* [Texto de leitura]:
****************************************

A “Desafinação” nas Urnas e o Papel “Diapasônico” da Educação

 

 

 

 

Ednaldo Carvalho

 

Frustra, a nós brasileiros, tomar conhecimento do relatório divulgado pelo Fundo para a Agricultura (FAO) da Organização das Nações Unidas (ONU). O documento revela que o Brasil tem 16 milhões de famintos, sendo classificado como o último no “ranking” de consumo de calorias entre os países da América do Sul. No Editorial do Jornal Educar nº 18, escrevi um texto intitulado “Uma Fraca Educação para uma Geração de Sangue Fraco” que mostrava que 50% de nossas crianças em idade escolar têm anemia por falta de nutrientes fundamentais, o que prejudica, substancialmente, sua capacidade de aprendizagem. Algum tempo decorrido, a situação continua a mesma.

Segundo dados fornecidos pelo Centro de Estudo para a América Latina (Cepal), o número de miseráveis, no Brasil, é superior a 45 milhões. E 60 milhões de brasileiros carecem de habitação condigna. A violência, o crime e as drogas atingem a sociedade, como flagelos endêmicos, crescentes, que parecem incontroláveis.

Em nenhum momento da nossa história, constatou-se um modelo econômico tão concentrador de rendas como o que se vê em nossos dias, nos quais a minoria banqueteia-se às custas da riqueza e da produção nacionais e, ao limpar sua mesa farta, espalha pelo chão dos que não tem chão as migalhas e sobras.

Conviver com esta realidade não condiz com um país que possui 8,5 milhões de km2 de área, “abraçado” por 5 tipos de clima – do equatorial ao subtropical de altitude –, cortado pelas linhas do Equador e do Trópico de Capricórnio e banhado por 7.440 Km de litoral em sua extensão continental. Um país rico em mananciais hídricos e reservas naturais de minerais estratégicos como ouro, prata, bauxita, cassiterita, ferro, manganês e tantos outros. Um país que possui a maior floresta tropical do planeta e áreas gigantescas de vocação agrícola, como o Centro-Oeste, o serrado, a região Sul, com potencial para produzir, se necessário, alimento para a população mundial. Um país cuja economia esteve entre as oito maiores do mundo, onde não sofremos com intempéries como terremotos, furacões, geadas. Um país habitado por um povo extraordinariamente criativo, hábil na superação de adversidades. Um país cuja primeira análise geofísica inundou de êxtase os olhos de um homem, que, num repente, exclamou, maravilhado: “Aqui, em se plantando, tudo dá”!

Este país, decorridos 500 anos de sua história desde o descobrimento, às vésperas do Terceiro Milênio, em meio aos efeitos da revolução técnico-científica, fracassa, para a nossa tristeza, no combate à fome, à miséria, ao crime, à violência e às drogas. Seriam estes alguns efeitos produzidos pela voz desafinada dos políticos descompromissados com o bem comum?

****************************************

* [Instrução da tarefa 1]:
Responda com base no texto sobre a fome e a miséria no Brasil:
(a) Segundo o relatório da FAO, quantos famintos há no Brasil?
(b) De acordo com a Cepal, quantos brasileiros não têm habitação condigna?
(c) Quantos quilômetros de litoral o texto atribui ao Brasil em sua extensão continental?
* [Instrução da tarefa 2]: Prossiga com o texto sobre a fome e a miséria no Brasil, escrevendo a continuação a partir do ponto em que ele termina.

* [Seção de dados]:
****************************************

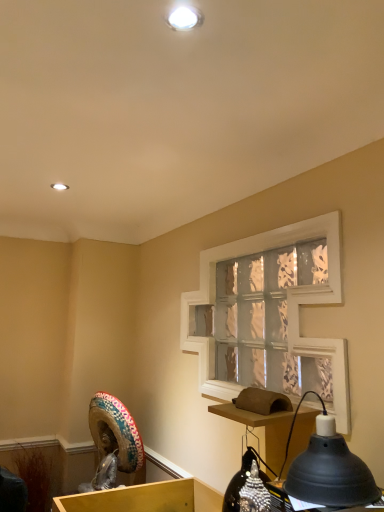
Question: Is clear glass window screen at center facing towards black matte lamp at lower right?

Choices:
 (A) no
 (B) yes

Answer: (A)

Question: Is black matte lamp at lower right at the back of clear glass window screen at center?

Choices:
 (A) yes
 (B) no

Answer: (B)

Question: Considering the relative sizes of clear glass window screen at center and black matte lamp at lower right in the image provided, is clear glass window screen at center thinner than black matte lamp at lower right?

Choices:
 (A) no
 (B) yes

Answer: (B)

Question: Is the depth of clear glass window screen at center less than that of black matte lamp at lower right?

Choices:
 (A) no
 (B) yes

Answer: (A)

Question: Is clear glass window screen at center with black matte lamp at lower right?

Choices:
 (A) yes
 (B) no

Answer: (B)

Question: Is clear glass window screen at center at the right side of black matte lamp at lower right?

Choices:
 (A) no
 (B) yes

Answer: (A)

Question: Is black matte lamp at lower right outside of clear glass window screen at center?

Choices:
 (A) no
 (B) yes

Answer: (B)

Question: Is black matte lamp at lower right wider than clear glass window screen at center?

Choices:
 (A) no
 (B) yes

Answer: (B)

Question: From a real-world perspective, is black matte lamp at lower right beneath clear glass window screen at center?

Choices:
 (A) yes
 (B) no

Answer: (A)

Question: Is black matte lamp at lower right further to camera compared to clear glass window screen at center?

Choices:
 (A) no
 (B) yes

Answer: (A)

Question: Is black matte lamp at lower right far away from clear glass window screen at center?

Choices:
 (A) no
 (B) yes

Answer: (A)

Question: Can you confirm if black matte lamp at lower right is thinner than clear glass window screen at center?

Choices:
 (A) no
 (B) yes

Answer: (A)

Question: From a real-world perspective, is matte white recessed light at upper center physically above brown cardboard table at lower right?

Choices:
 (A) yes
 (B) no

Answer: (A)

****************************************

* [Resultado da tarefa 1]:
(a) 16 milhões.
(b) 60 milhões.
(c) 7.440 km.

* [Resultado da tarefa 2]:
O eleitorado brasileiro, em sua recente democracia, vem elegendo, soberanamente, políticos que, hoje, em sua maioria, com voz dissonante, dão o tom em um desafinado coral, compondo uma orquestra de homens públicos fisiológicos, clientelistas, muitos corruptos, alguns criminosos, outros incompetentes, “politiqueiros”, comprometidos com os interesses do poder econômico, protegidos pela impunidade, pela imunidade, e encastelados em indevassáveis sigilos fiscais e bancários que lhes garantem o exercício de mandatos em benefício próprio e de grupos financiadores de suas campanhas eleitorais, quase sempre enganosas, desprovidas de ética e de custos elevadíssimos.

 

É esta gente que espolia a nação, entrega as suas riquezas, vitupera o direito do povo e a sua boa-fé, mantém-se insensível aos problemas sociais, menospreza os excluídos e manipula as massas com práticas eleitorais “marketeiras”, objetivando a conquista do poder pelo poder, como fim em si mesmo. Utiliza informações distorcidas e engana um contingente de cerca de 35 milhões de eleitores, entre analfabetos e semi-analfabetos, e outros 40 milhões que não concluíram o 1º grau, que, juntos, representam mais de 70% do eleitorado nacional, que vota mal-informado, sem consciência plena da realidade política.

Ao término destas eleições municipais, observamos que foram eleitos, salvo uma minoria, representantes deste sistema eleitoral distorcido, alicerçado em uma democracia deturpada, fundamentada em princípios desiguais de oportunidades, privilegiando o capital e expandindo a injustiça social.

Por tudo isto e muito mais, o povo brasileiro, neste final de século, tem motivos para se desiludir com a atividade política e desacreditar seus representantes, pondo a tão sonhada democracia em xeque, uma vez que este sistema, o menos pior de todas as formas de governo, ainda não conseguiu, até agora, no Brasil, após a dita redemocratização, produzir efeitos capazes de equacionar, ou mesmo minimizar, os problemas sociais que afligem e aviltam a sociedade brasileira.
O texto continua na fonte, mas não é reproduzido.